The Nigerian Exchange is also considering expanding this possibility to include stock listings valued in dollars.

According to Temi Popoola, CEO of Nigerian Exchange Ltd., in an interview with Bloomberg, this proposal’s main objective is to make it easier for businesses to operate out of the nation’s special economic free trade zones and generate foreign currency earnings.

“Our main goal is to enable these companies to issue bonds denominated in dollars and ultimately to offer equity in dollars,” Popoola said.

It might help with the problems caused by changes in foreign currency.

The action is a response to ongoing worries expressed by oil businesses, a significant industry in Nigeria, about having access to dollars to purchase raw materials.

The Reforms of President Tinubu

The lack of foreign money has persisted despite recent efforts, including revamping the foreign exchange market in June under President Bola Tinubu’s new administration, which led to a 40% devaluation of the naira.

The CEO, Popoola, did not give a particular timetable for the prospective adoption of these recommendations.

Still, he did mention that the government has shown a strong interest in more comprehensive market reforms.

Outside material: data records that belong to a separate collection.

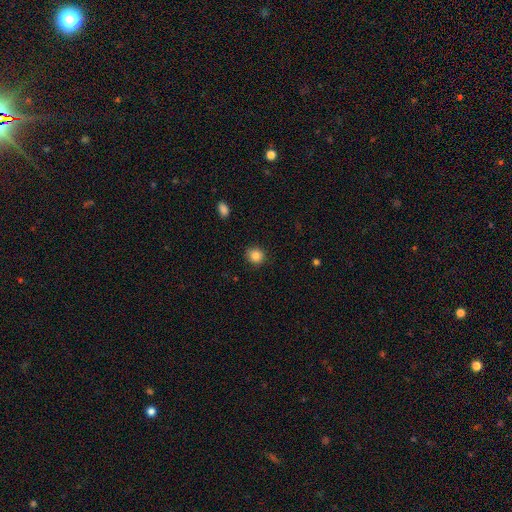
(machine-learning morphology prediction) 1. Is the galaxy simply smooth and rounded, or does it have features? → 85% smooth, 10% star or artifact, 5% featured or disk.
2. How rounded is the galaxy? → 83% round, 16% in between, 1% cigar-shaped.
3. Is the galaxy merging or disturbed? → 89% none, 8% minor disturbance, 2% major disturbance, 1% merger.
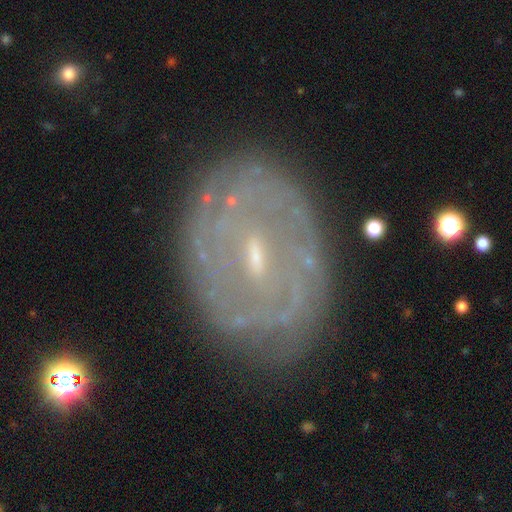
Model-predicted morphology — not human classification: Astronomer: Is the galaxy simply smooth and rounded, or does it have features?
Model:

He also emphasized the potential for listing regulations to be changed in a rather short amount of time.

Nigeria has done things to address other economic issues and remove foreign exchange controls.

Notably, the nation has ended fuel subsidies, which totaled $10 billion the year before, and started an agriculture overhaul to fight the nation’s skyrocketing food inflation.

Other projects of the NGX

Nigerian Exchange Ltd. is working with the regional Securities and Exchange Commission to alter legislation allowing certain companies to issue dividends in dollars, proposing dollar-denominated listings and foreign currency bond issuances.

In response, Popoola said, “Given the proactive stance of the present government, it is logical to believe that these goals can be reached.”

The action is anticipated to tap into large cash reserves held by institutional and retail investors, promoting a more favorable atmosphere for local listings.

However, Popoola issued the following warning: “If the target firms are unable to obtain dollars in our sector, many of them may choose to list abroad.”